*** Opening Dataset records ***
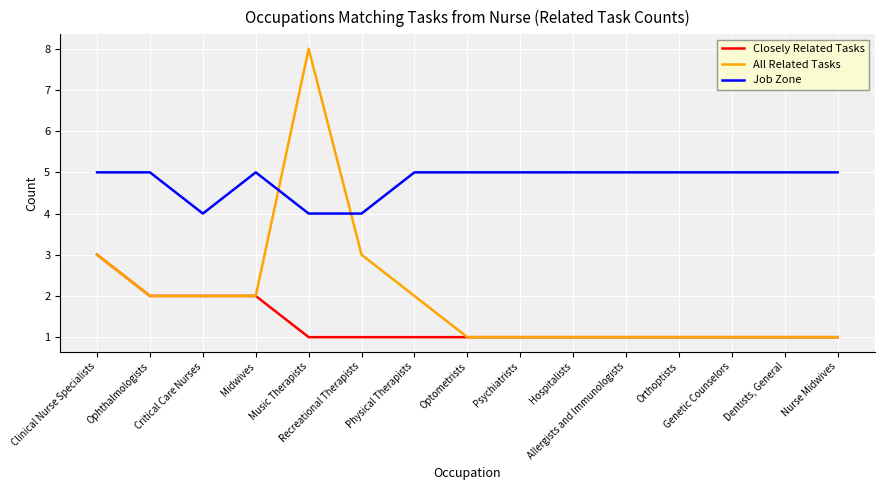

How many distinct data groups are displayed?

3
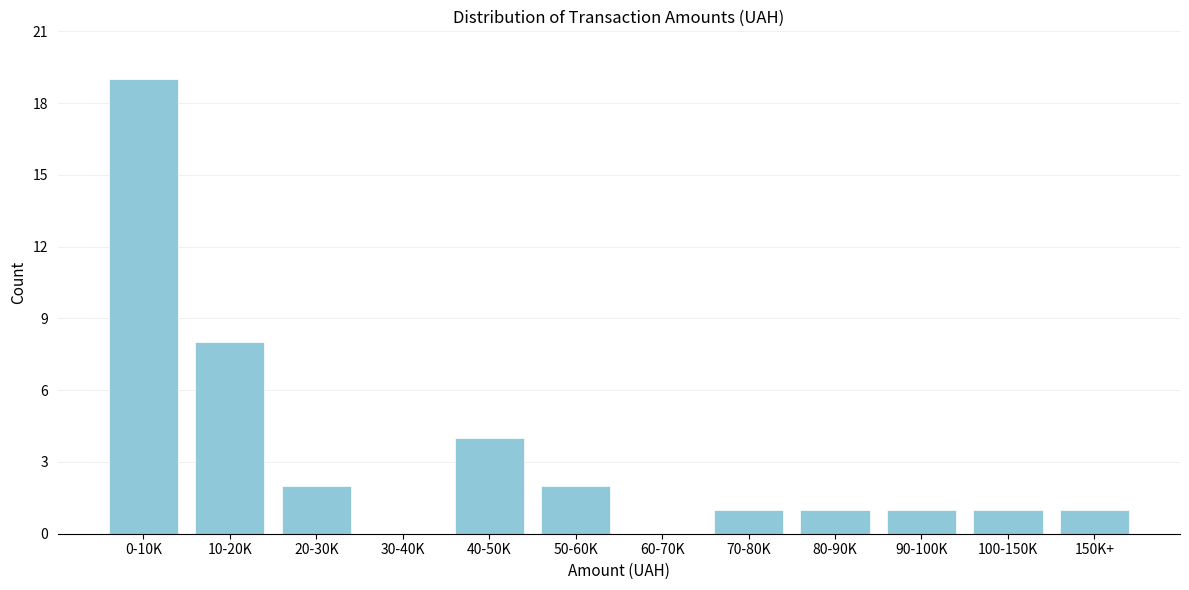

Reading right to left, extract all data points from this chart.

150K+=1	100-150K=1	90-100K=1	80-90K=1	70-80K=1	60-70K=0	50-60K=2	40-50K=4	30-40K=0	20-30K=2	10-20K=8	0-10K=19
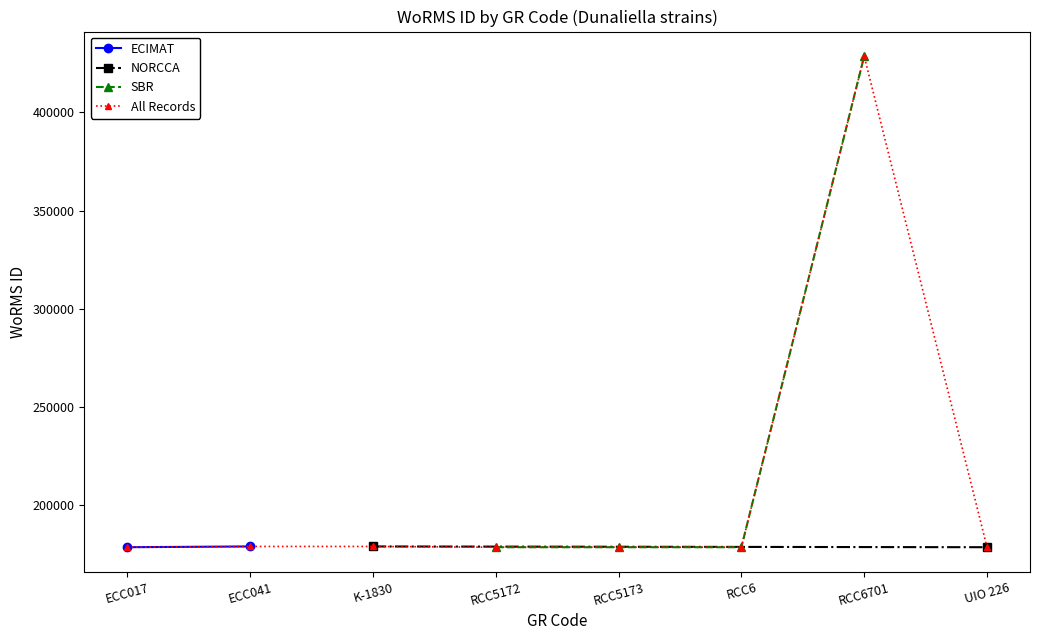

Reading right to left, list all the values displayed in this chart.

UIO 226=178590	RCC6701=428635	RCC6=178590	RCC5173=178589	RCC5172=178589	K-1830=178972	ECC041=178972	ECC017=178590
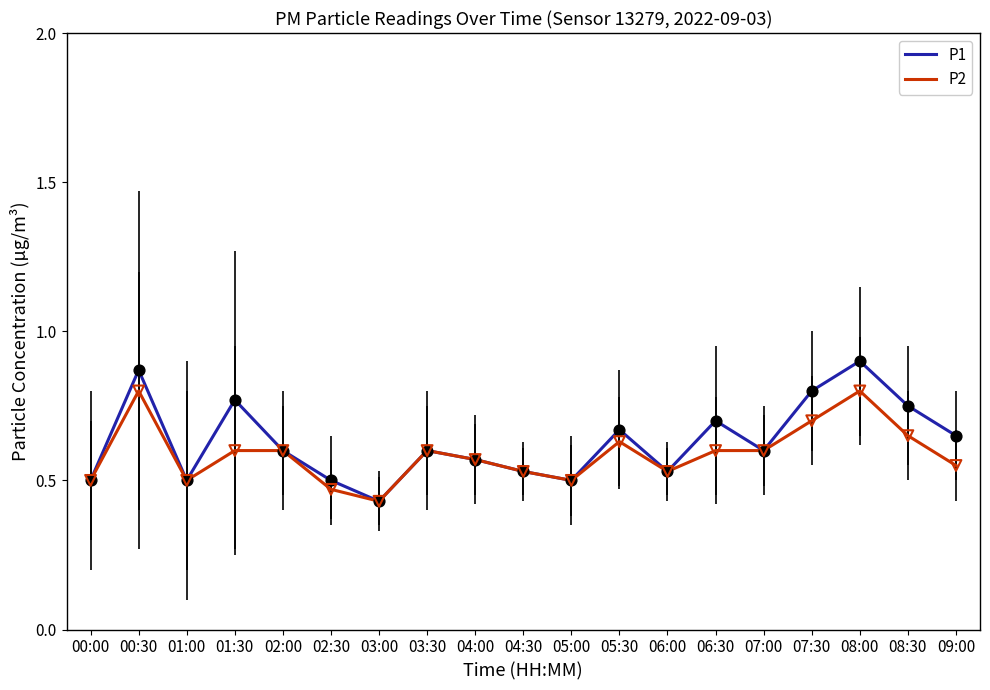

At how many categories does at least one series exceed 0?

19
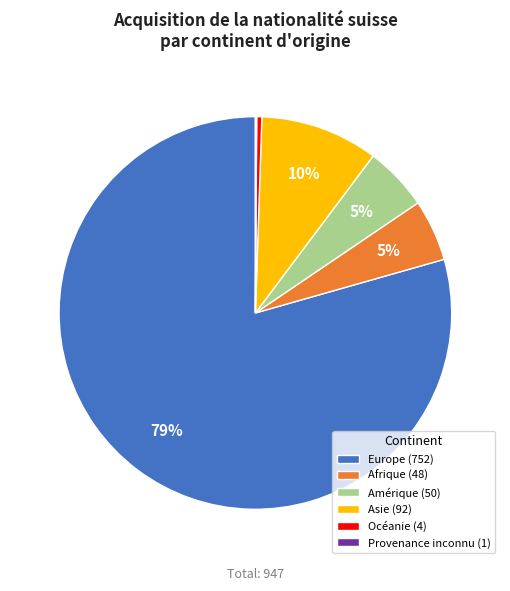

To the nearest percent, what percentage of the pie is Asie?

10%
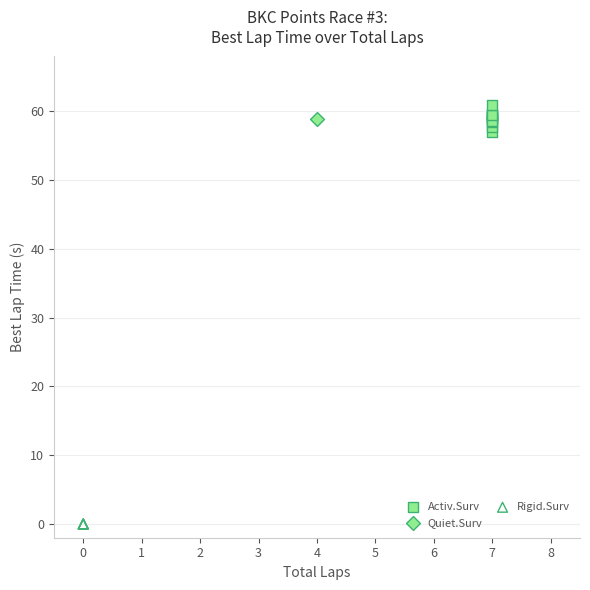

What are all the series names shown in the legend?

Activ.Surv, Quiet.Surv, Rigid.Surv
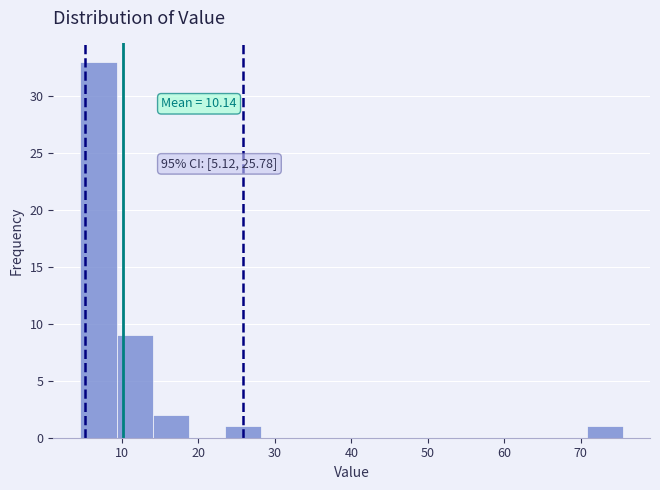

Over which range of the x-axis is the bar tallest?

5 to 9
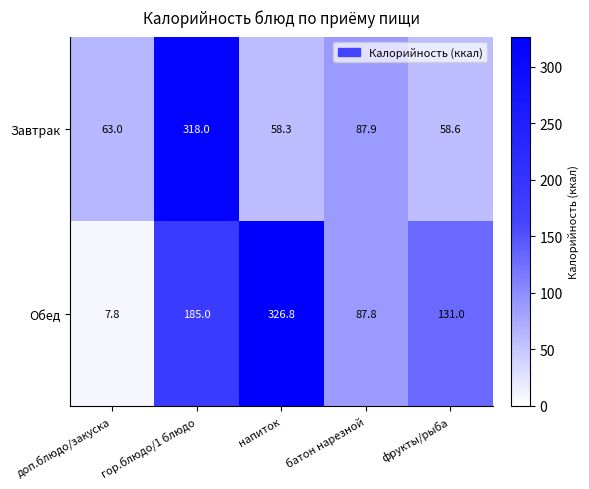

At which category is the sum across all series the highest?

гор.блюдо/1 блюдо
*** Closing Dataset records ***
*What the exercise asks*:
Reproduce all of the rows above word for word, leaving out the pictures.

*Task output*:
How many distinct data groups are displayed?

3

Reading right to left, extract all data points from this chart.

150K+=1	100-150K=1	90-100K=1	80-90K=1	70-80K=1	60-70K=0	50-60K=2	40-50K=4	30-40K=0	20-30K=2	10-20K=8	0-10K=19

Reading right to left, list all the values displayed in this chart.

UIO 226=178590	RCC6701=428635	RCC6=178590	RCC5173=178589	RCC5172=178589	K-1830=178972	ECC041=178972	ECC017=178590

At how many categories does at least one series exceed 0?

19

To the nearest percent, what percentage of the pie is Asie?

10%

What are all the series names shown in the legend?

Activ.Surv, Quiet.Surv, Rigid.Surv

Over which range of the x-axis is the bar tallest?

5 to 9

At which category is the sum across all series the highest?

гор.блюдо/1 блюдо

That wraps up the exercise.